Here, the Civil Service Commission was specifically advised by the same advisory committee which initially advocated the modification at issue that changes in federal law made the policy unlawful under the adea. Nonetheless, the commission continued to discriminate against employees ages sixty-one and over. The discrimination arose from a deliberate plan by which older employees were to be discouraged from continuing their em*244ployment with the classified civil service of the State of Michigan.
Requiring the commission to pay affected beneficiaries the actual difference between the insurance in effect on the date of their insureds’ deaths and that which should have been in effect is far more consonant with Michigan jurisprudential principles, which recognize that compensatory damages in situations involving intentionally tortious conduct may well be higher than those arising from simple negligence. See, e.g., Veselenak v Smith, 414 Mich 567, 574-575; 327 NW2d 261 (1982). Therefore, we conclude that the trial court erred in its ruling on the proper measure of damages.
The next issue concerns the trial court’s grant of the association’s motion to amend the judgment after the commission filed a claim of appeal from the judgment. On January 7, 1987, the trial court entered judgment on the issue of damages. The commission filed a claim of appeal from that judgment and from previous orders on January 27, 1987. On January 29, 1987, the employees association moved to amend the judgment and for partial relief from the judgment under MCR 2.612(C)(1)(a) and (f). In addition, on February 6, 1987, the association filed a motion for attorney fees and costs. On February 25, 1987, the trial court heard oral arguments on all the association’s motions. By order dated March 6, 1987, the trial court granted the motion to amend the judgment and for an award of attorney fees, but denied the motion for partial relief from the judgment. The motion to amend the judgment was based on an error in calculating insurance benefits due under the modification plan to four plaintiffs.
MCR 2.611(B), which addresses amendment of judgments, states that a motion to amend must be filed within twenty-one days after entry of the *245judgment. The association’s motion was not filed within that time limit. The trial court should have dismissed the motion as untimely. Moreover, MCR 2.612 was not the proper rule under which the association could proceed under the circumstances.

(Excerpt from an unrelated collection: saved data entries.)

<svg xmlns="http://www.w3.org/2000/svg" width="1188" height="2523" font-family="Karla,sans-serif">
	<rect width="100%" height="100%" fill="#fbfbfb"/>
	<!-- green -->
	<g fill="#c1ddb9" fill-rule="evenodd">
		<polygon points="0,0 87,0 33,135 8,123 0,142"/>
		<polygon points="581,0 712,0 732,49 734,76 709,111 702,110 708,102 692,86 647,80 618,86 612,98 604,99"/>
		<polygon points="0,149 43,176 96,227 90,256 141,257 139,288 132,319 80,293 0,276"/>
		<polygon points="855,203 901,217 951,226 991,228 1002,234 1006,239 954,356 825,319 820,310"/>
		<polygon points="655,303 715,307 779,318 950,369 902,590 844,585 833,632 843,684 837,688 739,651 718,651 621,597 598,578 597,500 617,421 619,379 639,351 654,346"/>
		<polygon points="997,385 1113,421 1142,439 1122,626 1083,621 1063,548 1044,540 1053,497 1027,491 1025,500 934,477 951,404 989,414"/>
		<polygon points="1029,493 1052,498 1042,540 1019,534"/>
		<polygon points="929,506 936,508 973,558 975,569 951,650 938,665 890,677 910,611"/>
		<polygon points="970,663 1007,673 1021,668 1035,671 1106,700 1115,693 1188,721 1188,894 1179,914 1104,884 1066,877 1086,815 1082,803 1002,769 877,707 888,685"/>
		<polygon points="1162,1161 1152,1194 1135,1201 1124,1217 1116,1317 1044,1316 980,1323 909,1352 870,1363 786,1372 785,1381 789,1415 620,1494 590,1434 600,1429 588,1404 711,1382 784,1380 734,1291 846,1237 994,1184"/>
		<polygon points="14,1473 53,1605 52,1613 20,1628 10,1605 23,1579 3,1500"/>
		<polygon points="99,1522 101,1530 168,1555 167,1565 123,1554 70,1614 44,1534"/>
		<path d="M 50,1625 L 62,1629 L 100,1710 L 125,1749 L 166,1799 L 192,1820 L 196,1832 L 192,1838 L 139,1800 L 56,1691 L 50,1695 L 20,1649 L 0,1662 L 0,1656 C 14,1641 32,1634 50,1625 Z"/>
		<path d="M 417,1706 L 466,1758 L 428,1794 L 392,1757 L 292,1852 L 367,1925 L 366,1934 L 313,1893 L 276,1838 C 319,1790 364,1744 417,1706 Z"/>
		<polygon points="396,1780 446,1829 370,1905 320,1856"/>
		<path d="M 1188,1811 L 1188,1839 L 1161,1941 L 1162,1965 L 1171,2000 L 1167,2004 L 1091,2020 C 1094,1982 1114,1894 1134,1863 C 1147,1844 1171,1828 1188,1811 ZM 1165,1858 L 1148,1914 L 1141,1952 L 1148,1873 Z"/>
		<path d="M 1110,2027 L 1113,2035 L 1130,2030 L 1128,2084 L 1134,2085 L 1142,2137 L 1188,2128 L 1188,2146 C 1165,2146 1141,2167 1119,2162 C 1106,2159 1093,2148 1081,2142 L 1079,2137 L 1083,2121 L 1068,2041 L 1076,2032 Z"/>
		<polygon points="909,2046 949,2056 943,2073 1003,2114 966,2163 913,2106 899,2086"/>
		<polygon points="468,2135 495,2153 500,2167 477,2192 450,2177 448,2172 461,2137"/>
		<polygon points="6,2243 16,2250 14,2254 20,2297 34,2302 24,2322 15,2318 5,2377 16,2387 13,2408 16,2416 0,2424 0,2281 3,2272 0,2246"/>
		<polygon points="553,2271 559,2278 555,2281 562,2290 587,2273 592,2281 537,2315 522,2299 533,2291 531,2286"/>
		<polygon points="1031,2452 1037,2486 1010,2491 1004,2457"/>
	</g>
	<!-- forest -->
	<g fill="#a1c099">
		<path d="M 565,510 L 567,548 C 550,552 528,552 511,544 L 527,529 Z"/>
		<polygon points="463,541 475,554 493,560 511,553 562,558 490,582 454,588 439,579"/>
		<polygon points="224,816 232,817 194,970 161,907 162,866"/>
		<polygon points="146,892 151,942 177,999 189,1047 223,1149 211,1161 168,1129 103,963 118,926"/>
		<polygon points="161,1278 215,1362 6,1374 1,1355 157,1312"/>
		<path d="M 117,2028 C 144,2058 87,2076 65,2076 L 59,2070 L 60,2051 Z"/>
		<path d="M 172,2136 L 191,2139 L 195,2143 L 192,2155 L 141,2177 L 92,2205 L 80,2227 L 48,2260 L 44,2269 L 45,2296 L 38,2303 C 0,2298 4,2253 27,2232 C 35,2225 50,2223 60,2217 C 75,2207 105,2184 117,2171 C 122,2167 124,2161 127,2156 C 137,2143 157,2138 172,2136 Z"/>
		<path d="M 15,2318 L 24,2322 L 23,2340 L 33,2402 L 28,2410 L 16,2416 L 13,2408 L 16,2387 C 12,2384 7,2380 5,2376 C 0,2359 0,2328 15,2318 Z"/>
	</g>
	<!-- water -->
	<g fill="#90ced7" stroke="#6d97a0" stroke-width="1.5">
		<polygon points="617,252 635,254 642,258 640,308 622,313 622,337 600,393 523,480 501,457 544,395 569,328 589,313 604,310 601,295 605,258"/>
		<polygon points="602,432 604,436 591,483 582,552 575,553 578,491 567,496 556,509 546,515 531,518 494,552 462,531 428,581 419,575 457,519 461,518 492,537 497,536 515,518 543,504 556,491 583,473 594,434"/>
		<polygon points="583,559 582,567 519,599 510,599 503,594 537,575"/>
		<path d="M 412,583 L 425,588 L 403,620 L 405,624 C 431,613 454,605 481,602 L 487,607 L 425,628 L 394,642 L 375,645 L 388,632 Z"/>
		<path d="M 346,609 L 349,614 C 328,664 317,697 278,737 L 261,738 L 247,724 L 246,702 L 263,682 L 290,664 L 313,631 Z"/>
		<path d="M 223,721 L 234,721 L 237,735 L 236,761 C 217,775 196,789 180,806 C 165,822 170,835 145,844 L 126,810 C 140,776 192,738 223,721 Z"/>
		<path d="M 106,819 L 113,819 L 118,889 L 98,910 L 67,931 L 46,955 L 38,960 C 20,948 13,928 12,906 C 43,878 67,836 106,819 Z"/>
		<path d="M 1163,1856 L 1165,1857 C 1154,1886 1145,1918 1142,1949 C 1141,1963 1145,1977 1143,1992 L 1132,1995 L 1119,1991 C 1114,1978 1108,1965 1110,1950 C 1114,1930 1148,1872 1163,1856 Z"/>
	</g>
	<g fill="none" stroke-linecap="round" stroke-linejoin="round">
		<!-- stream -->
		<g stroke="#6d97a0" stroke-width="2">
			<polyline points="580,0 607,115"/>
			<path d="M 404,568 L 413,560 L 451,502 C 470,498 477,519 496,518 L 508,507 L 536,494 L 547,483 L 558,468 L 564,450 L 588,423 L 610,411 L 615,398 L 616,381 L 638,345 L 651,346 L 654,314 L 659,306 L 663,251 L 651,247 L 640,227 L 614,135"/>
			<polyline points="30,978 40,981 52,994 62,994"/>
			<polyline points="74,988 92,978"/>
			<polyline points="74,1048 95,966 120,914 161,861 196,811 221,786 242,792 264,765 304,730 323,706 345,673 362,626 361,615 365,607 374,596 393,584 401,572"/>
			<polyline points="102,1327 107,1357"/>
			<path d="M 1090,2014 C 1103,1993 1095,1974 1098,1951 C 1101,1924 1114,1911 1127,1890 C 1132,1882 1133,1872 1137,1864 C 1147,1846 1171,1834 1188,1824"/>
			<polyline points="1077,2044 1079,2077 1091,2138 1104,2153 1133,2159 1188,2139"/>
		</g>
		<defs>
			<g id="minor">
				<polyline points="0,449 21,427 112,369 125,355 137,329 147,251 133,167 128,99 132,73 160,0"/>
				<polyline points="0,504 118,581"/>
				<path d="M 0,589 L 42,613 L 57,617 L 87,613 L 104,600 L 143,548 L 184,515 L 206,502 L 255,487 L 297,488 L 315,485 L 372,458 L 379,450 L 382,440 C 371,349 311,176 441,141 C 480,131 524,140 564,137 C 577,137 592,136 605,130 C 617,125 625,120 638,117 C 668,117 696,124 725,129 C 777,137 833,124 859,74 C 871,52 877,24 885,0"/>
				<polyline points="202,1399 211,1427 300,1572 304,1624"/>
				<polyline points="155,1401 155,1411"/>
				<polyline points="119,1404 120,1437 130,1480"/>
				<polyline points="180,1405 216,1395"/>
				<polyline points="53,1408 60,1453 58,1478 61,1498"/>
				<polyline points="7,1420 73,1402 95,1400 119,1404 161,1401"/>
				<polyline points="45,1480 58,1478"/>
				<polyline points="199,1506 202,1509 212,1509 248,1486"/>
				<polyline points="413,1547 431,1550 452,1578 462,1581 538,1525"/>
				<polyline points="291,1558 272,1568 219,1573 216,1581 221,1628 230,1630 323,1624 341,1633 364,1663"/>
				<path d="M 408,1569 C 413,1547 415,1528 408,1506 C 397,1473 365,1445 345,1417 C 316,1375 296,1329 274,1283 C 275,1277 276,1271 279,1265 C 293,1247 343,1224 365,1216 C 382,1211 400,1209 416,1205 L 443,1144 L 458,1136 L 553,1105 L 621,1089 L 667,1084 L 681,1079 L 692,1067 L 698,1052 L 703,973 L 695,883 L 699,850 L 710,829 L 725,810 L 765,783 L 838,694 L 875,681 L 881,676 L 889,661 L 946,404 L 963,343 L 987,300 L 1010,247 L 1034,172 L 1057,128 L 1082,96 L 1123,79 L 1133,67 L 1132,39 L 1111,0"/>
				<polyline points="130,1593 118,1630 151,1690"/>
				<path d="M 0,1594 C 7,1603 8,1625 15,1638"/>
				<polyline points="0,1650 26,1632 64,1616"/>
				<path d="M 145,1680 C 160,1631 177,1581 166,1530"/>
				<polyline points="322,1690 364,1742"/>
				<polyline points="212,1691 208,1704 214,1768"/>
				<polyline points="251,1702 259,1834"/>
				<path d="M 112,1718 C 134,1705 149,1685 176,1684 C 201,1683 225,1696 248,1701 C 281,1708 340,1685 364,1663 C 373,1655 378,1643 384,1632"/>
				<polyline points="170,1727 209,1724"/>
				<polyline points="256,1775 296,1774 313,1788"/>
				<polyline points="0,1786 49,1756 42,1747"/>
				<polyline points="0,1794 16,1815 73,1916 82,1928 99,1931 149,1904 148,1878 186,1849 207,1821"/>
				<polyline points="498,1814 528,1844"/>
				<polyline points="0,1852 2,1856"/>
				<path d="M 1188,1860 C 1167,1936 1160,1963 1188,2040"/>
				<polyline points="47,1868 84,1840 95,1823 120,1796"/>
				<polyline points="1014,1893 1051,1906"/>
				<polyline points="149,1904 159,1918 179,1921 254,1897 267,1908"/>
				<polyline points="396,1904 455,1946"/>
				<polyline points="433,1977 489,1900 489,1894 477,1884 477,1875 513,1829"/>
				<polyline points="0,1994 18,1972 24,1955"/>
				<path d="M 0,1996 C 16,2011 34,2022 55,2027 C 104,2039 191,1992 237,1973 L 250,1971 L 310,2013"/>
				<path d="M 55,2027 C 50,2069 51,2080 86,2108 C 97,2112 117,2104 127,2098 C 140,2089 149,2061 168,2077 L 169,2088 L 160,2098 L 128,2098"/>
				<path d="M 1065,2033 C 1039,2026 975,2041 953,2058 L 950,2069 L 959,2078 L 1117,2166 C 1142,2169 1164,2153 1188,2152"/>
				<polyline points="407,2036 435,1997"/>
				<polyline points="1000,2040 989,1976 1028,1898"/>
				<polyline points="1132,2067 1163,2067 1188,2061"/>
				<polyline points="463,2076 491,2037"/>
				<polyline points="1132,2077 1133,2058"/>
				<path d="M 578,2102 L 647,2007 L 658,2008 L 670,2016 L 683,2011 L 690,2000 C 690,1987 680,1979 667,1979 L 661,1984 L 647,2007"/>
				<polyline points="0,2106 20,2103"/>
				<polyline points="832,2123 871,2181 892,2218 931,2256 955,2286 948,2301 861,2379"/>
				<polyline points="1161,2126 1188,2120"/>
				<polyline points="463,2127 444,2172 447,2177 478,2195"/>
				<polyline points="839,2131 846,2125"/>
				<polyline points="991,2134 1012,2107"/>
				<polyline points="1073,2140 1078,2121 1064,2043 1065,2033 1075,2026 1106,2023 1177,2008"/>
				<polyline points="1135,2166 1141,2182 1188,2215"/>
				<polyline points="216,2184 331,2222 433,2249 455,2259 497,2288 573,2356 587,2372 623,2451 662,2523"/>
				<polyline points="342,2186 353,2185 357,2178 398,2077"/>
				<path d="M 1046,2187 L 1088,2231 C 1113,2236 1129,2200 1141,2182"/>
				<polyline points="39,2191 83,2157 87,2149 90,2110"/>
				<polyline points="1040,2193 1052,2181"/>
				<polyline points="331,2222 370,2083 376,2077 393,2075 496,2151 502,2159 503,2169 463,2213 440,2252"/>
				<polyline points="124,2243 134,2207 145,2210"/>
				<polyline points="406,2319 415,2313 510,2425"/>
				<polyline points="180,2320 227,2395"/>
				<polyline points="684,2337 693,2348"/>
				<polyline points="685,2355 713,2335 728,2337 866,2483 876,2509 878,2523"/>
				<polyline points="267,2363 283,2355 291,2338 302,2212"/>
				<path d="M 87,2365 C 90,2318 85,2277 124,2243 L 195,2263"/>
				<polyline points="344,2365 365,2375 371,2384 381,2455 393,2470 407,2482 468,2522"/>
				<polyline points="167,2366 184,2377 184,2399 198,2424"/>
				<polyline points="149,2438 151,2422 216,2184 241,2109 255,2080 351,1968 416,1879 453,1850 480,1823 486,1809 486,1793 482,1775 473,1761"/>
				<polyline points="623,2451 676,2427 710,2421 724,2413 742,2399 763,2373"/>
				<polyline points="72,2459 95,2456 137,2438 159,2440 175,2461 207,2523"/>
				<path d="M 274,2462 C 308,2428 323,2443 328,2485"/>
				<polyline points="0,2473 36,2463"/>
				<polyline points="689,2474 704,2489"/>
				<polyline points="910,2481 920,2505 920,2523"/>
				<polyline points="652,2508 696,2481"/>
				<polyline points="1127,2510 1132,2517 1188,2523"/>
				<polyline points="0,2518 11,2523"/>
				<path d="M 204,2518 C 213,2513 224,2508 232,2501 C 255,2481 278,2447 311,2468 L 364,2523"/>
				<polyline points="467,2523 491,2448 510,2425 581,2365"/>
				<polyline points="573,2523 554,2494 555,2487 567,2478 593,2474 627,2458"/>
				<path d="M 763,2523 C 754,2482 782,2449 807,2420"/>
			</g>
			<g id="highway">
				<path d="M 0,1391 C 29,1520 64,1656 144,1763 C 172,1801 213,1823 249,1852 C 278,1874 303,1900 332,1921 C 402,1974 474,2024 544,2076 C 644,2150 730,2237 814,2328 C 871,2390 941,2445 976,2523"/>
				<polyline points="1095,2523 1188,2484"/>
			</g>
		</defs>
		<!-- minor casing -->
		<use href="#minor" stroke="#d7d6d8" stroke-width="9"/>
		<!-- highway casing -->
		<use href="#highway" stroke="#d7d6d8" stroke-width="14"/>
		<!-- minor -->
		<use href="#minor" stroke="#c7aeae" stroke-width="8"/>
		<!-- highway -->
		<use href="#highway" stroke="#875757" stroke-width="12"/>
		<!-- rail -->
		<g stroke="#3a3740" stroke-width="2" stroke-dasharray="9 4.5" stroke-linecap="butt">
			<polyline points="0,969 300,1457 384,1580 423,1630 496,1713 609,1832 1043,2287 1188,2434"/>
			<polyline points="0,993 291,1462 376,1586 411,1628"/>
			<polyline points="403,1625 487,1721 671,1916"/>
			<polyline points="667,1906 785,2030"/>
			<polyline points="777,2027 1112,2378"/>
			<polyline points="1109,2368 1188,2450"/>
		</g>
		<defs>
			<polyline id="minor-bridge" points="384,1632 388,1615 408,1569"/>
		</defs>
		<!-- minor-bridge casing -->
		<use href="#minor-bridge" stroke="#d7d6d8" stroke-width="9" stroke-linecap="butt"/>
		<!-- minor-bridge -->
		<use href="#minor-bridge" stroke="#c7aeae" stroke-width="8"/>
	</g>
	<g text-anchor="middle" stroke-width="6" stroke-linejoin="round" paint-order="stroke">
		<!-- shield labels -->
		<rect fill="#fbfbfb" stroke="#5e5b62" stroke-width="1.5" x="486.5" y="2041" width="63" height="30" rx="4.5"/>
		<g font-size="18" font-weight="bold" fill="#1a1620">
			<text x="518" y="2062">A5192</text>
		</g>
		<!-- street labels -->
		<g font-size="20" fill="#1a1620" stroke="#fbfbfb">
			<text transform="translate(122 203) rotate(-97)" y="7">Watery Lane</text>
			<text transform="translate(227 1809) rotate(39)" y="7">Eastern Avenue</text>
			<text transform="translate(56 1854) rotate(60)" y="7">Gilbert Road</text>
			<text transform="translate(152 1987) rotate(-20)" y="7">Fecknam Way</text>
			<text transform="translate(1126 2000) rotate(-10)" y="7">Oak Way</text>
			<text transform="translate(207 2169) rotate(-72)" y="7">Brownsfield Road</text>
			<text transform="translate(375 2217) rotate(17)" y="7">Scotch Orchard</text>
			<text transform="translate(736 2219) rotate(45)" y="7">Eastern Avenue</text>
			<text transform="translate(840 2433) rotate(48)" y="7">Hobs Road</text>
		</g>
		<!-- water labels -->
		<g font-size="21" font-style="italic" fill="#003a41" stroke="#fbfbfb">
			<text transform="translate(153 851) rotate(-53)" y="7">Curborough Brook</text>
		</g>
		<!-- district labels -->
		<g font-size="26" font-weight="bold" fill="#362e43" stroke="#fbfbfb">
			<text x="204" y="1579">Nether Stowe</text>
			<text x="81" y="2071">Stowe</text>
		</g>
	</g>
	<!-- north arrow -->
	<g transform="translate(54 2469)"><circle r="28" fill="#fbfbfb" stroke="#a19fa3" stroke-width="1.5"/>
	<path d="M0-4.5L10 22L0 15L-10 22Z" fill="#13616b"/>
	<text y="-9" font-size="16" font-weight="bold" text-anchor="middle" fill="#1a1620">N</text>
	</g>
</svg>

Even if the trial court could have considered the motion as timely filed, it was without jurisdiction to rule because jurisdiction had already vested with this Court. The commission filed a timely claim of appeal on January 27. The filing of that claim of appeal vested jurisdiction with this Court. MCR 7.204(B). Thereafter, the trial court was without jurisdiction to amend the judgment. MCR 7.208(A).
Finally, the trial court awarded the association attorney fees of $78,436.34. See 29 USC 626 and 29 USC 216(b). When an award of attorney fees is proper, it is within the discretion of the trial judge. Hensley v Eckerhart, 461 US 424; 103 S Ct 1933; 76 L Ed 2d 40 (1983).
Although only 146 claims went to trial, and only nineteen members proved damages, the association prevailed on the primary issue of liability. Therefore, an award of fees was proper. The court made its award based solely on documented time spent on the case, and did so only after extensive discussion. The trial court did not abuse its discretion in setting attorney fees as it did.
Affirmed in part and reversed in part.